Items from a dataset
------------------------------------------------------------

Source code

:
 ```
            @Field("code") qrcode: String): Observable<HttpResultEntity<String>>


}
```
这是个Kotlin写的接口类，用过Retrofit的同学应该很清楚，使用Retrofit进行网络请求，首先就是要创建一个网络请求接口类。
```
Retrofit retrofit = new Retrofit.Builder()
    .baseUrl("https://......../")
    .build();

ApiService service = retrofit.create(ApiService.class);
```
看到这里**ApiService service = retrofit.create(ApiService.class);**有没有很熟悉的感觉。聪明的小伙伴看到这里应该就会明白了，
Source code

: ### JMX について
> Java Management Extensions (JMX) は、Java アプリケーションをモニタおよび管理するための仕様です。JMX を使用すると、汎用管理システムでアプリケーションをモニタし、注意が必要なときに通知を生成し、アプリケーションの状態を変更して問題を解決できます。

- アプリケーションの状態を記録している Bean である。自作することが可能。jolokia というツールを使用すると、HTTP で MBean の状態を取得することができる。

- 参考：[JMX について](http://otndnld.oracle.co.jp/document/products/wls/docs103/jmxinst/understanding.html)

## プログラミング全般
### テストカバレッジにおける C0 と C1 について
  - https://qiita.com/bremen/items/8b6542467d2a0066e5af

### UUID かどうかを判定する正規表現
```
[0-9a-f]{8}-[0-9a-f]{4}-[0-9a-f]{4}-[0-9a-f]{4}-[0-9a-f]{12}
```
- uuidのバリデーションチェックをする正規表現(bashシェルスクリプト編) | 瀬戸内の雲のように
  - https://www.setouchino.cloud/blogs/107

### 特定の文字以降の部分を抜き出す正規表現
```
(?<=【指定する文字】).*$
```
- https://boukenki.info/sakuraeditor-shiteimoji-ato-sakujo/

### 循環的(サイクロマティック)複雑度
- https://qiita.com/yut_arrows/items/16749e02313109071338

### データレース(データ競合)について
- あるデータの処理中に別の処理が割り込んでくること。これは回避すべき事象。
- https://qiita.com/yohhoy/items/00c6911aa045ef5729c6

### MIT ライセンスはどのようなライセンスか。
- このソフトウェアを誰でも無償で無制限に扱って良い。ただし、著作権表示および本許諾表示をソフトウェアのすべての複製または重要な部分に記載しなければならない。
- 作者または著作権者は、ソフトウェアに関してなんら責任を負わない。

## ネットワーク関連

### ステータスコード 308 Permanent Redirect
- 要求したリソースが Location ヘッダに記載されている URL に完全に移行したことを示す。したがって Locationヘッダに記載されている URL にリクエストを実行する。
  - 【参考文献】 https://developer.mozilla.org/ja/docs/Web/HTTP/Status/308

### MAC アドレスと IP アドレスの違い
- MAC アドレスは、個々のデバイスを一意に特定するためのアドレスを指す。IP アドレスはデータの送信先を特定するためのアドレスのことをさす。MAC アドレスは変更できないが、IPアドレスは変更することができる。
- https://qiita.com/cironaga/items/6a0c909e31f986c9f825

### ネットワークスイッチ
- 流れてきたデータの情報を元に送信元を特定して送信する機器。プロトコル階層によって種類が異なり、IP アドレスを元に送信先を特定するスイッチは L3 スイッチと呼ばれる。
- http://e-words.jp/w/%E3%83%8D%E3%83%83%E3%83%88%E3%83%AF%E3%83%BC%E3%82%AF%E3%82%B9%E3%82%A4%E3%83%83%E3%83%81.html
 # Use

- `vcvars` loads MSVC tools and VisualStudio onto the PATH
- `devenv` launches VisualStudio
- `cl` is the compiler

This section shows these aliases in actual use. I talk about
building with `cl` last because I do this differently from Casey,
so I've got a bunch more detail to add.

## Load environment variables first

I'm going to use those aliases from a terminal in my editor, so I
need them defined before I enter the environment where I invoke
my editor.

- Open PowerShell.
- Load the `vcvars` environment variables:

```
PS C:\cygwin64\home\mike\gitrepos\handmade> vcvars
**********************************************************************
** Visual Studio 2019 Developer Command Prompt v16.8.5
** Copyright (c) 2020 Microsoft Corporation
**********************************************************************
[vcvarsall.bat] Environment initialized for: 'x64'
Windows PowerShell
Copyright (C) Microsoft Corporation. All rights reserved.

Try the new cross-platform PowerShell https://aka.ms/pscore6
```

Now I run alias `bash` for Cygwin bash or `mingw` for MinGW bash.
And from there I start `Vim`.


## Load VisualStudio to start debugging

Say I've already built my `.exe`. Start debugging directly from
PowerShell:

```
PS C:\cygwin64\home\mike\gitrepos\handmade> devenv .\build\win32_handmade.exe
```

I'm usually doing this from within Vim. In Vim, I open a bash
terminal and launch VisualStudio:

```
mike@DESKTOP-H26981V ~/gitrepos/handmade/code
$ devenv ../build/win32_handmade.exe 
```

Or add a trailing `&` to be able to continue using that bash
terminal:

------------------------------------------------------------

EXERCISE AIM:
Only the data above, repeated exactly, should make up the reply.

TASK RESULT:
Source code

:
 ```
            @Field("code") qrcode: String): Observable<HttpResultEntity<String>>


}
```
这是个Kotlin写的接口类，用过Retrofit的同学应该很清楚，使用Retrofit进行网络请求，首先就是要创建一个网络请求接口类。
```
Retrofit retrofit = new Retrofit.Builder()
    .baseUrl("https://......../")
    .build();

ApiService service = retrofit.create(ApiService.class);
```
看到这里**ApiService service = retrofit.create(ApiService.class);**有没有很熟悉的感觉。聪明的小伙伴看到这里应该就会明白了，
Source code

: ### JMX について
> Java Management Extensions (JMX) は、Java アプリケーションをモニタおよび管理するための仕様です。JMX を使用すると、汎用管理システムでアプリケーションをモニタし、注意が必要なときに通知を生成し、アプリケーションの状態を変更して問題を解決できます。

- アプリケーションの状態を記録している Bean である。自作することが可能。jolokia というツールを使用すると、HTTP で MBean の状態を取得することができる。

- 参考：[JMX について](http://otndnld.oracle.co.jp/document/products/wls/docs103/jmxinst/understanding.html)

## プログラミング全般
### テストカバレッジにおける C0 と C1 について
  - https://qiita.com/bremen/items/8b6542467d2a0066e5af

### UUID かどうかを判定する正規表現
```
[0-9a-f]{8}-[0-9a-f]{4}-[0-9a-f]{4}-[0-9a-f]{4}-[0-9a-f]{12}
```
- uuidのバリデーションチェックをする正規表現(bashシェルスクリプト編) | 瀬戸内の雲のように
  - https://www.setouchino.cloud/blogs/107

### 特定の文字以降の部分を抜き出す正規表現
```
(?<=【指定する文字】).*$
```
- https://boukenki.info/sakuraeditor-shiteimoji-ato-sakujo/

### 循環的(サイクロマティック)複雑度
- https://qiita.com/yut_arrows/items/16749e02313109071338

### データレース(データ競合)について
- あるデータの処理中に別の処理が割り込んでくること。これは回避すべき事象。
- https://qiita.com/yohhoy/items/00c6911aa045ef5729c6

### MIT ライセンスはどのようなライセンスか。
- このソフトウェアを誰でも無償で無制限に扱って良い。ただし、著作権表示および本許諾表示をソフトウェアのすべての複製または重要な部分に記載しなければならない。
- 作者または著作権者は、ソフトウェアに関してなんら責任を負わない。

## ネットワーク関連

### ステータスコード 308 Permanent Redirect
- 要求したリソースが Location ヘッダに記載されている URL に完全に移行したことを示す。したがって Locationヘッダに記載されている URL にリクエストを実行する。
  - 【参考文献】 https://developer.mozilla.org/ja/docs/Web/HTTP/Status/308

### MAC アドレスと IP アドレスの違い
- MAC アドレスは、個々のデバイスを一意に特定するためのアドレスを指す。IP アドレスはデータの送信先を特定するためのアドレスのことをさす。MAC アドレスは変更できないが、IPアドレスは変更することができる。
- https://qiita.com/cironaga/items/6a0c909e31f986c9f825

### ネットワークスイッチ
- 流れてきたデータの情報を元に送信元を特定して送信する機器。プロトコル階層によって種類が異なり、IP アドレスを元に送信先を特定するスイッチは L3 スイッチと呼ばれる。
- http://e-words.jp/w/%E3%83%8D%E3%83%83%E3%83%88%E3%83%AF%E3%83%BC%E3%82%AF%E3%82%B9%E3%82%A4%E3%83%83%E3%83%81.html
 # Use

- `vcvars` loads MSVC tools and VisualStudio onto the PATH
- `devenv` launches VisualStudio
- `cl` is the compiler

This section shows these aliases in actual use. I talk about
building with `cl` last because I do this differently from Casey,
so I've got a bunch more detail to add.

## Load environment variables first

I'm going to use those aliases from a terminal in my editor, so I
need them defined before I enter the environment where I invoke
my editor.

- Open PowerShell.
- Load the `vcvars` environment variables:

```
PS C:\cygwin64\home\mike\gitrepos\handmade> vcvars
**********************************************************************
** Visual Studio 2019 Developer Command Prompt v16.8.5
** Copyright (c) 2020 Microsoft Corporation
**********************************************************************
[vcvarsall.bat] Environment initialized for: 'x64'
Windows PowerShell
Copyright (C) Microsoft Corporation. All rights reserved.

Try the new cross-platform PowerShell https://aka.ms/pscore6
```

Now I run alias `bash` for Cygwin bash or `mingw` for MinGW bash.
And from there I start `Vim`.


## Load VisualStudio to start debugging

Say I've already built my `.exe`. Start debugging directly from
PowerShell:

```
PS C:\cygwin64\home\mike\gitrepos\handmade> devenv .\build\win32_handmade.exe
```

I'm usually doing this from within Vim. In Vim, I open a bash
terminal and launch VisualStudio:

```
mike@DESKTOP-H26981V ~/gitrepos/handmade/code
$ devenv ../build/win32_handmade.exe 
```

Or add a trailing `&` to be able to continue using that bash
terminal:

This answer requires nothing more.